By: Phil Kernen

Global interest rates have been historically low for over a decade, from the great financial crisis to the arrival of COVID to today. Inflation is changing the future for interest rates in the U.S., and accommodative monetary policy will soon be a thing of the past. Another notable reflection of its passing is about to occur. 

Following the 2008-09 financial crisis, central banks said rates would be low for a long time. After several years of anemic economic growth, in 2014, the European Central Bank initiated a policy to move rates below zero, followed by the Bank of Japan in 2016. As interest rates went negative, many government bonds and highly rated corporate bond yields drifted below zero. Essentially investors paid bond issuers to borrow. Counterintuitively, many investors continued buying negative-yielding bonds for relative safety, liquidity, and cross-currency trading reasons. 
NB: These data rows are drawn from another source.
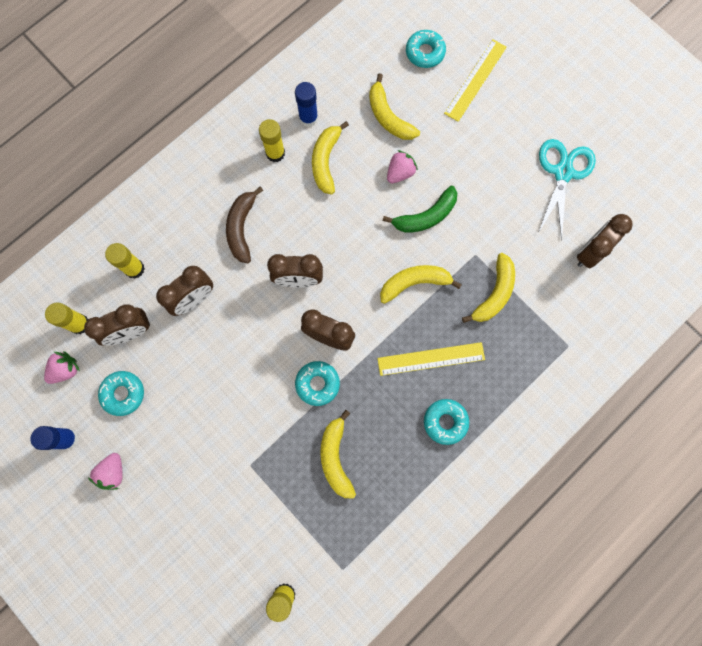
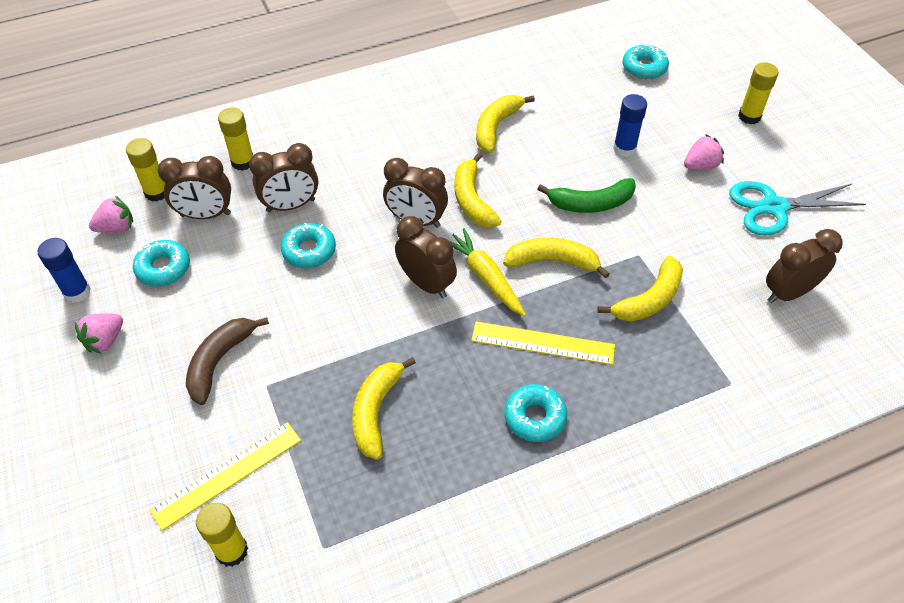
camera: 20 degrees right, 25 degrees down
brown banana [226,186,263,263] -> brown banana moved to [186,317,269,405]
yellow glue stick [259,119,285,162] -> yellow glue stick moved to [738,62,779,124]
blue glue stick [295,82,318,127] -> blue glue stick moved to [613,94,647,157]
turquoise donut [295,361,340,406] -> turquoise donut moved to [281,223,336,268]
yellow banana [369,73,420,140] -> yellow banana moved to [455,153,501,228]
pink strawberry [387,150,418,183] -> pink strawberry moved to [684,134,724,170]
yellow ruler [444,39,507,122] -> yellow ruler moved to [149,422,301,531]
turquoise scissors [538,139,596,241] -> turquoise scissors turned 135 degrees counterclockwise [729,181,866,236]
none -> yellow carrot [451,228,526,316]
In the U.S., the Federal Reserve repeatedly denied that a negative rates policy was under consideration, despite increased expectations during COVID. As a result, nearly all negative-yielding debt over the last decade traded outside the U.S. 

In 2010, Bloomberg created the Global Negative Yielding Debt Index to track negative-yielding bonds and monitor the volume and returns of the group. We can see in the chart below that the volume of government and corporate bonds selling for negative yields was immaterial at first. Once negative rates became central bank policy in 2014, and beyond, the volume quickly grew. 

Negative yield bond volume declined from 2016 to 2018 alongside slowly rising interest rates worldwide, but negative yield volume grew again before and after the global spread of COVID-19. By 2020, nearly $18 trillion in government and corporate bonds worldwide were traded at negative yields.

To our knowledge, the Global Negative Yielding Debt Index is not investable through an exchange-traded or mutual fund. Still, the index was a valuable tool to track the impact of these drastic and ultimately ineffective monetary policies. Volumes bounced around during 2021, but the decline since last November is the real story. 

Inflation took root in 2021 following the pandemic’s arrival, and Congress designed the resulting fiscal policy to keep consumers flush with cash as government leaders shut economies down. The support worked too well, increasing demand for goods and services beyond our economic capacity. By December, the Federal Reserve acknowledged inflation pressures, accelerated the winding down of its bond purchase programs’, and planned to start raising rates in early 2022. Meanwhile, annual consumer price inflation for January 2022 reached 7.5%.

The European Central Bank entered 2022 with no plans to raise interest rates, but with European inflation climbing quickly too, that outlook is changing. In Japan, inflation is still weak, but yields may have little choice but to go along with increases elsewhere if only to stay competitive. Under the present trend, the volume of negative yielding bonds could be zero by April. 

The disappearance of negative-yielding bonds reflects rising rates everywhere and is due to growing inflation pressures. Moving to higher rates to fight inflation will require adjustments, but the disappearance of negative-yielding bonds is good news. Interest rates are moving towards normalcy.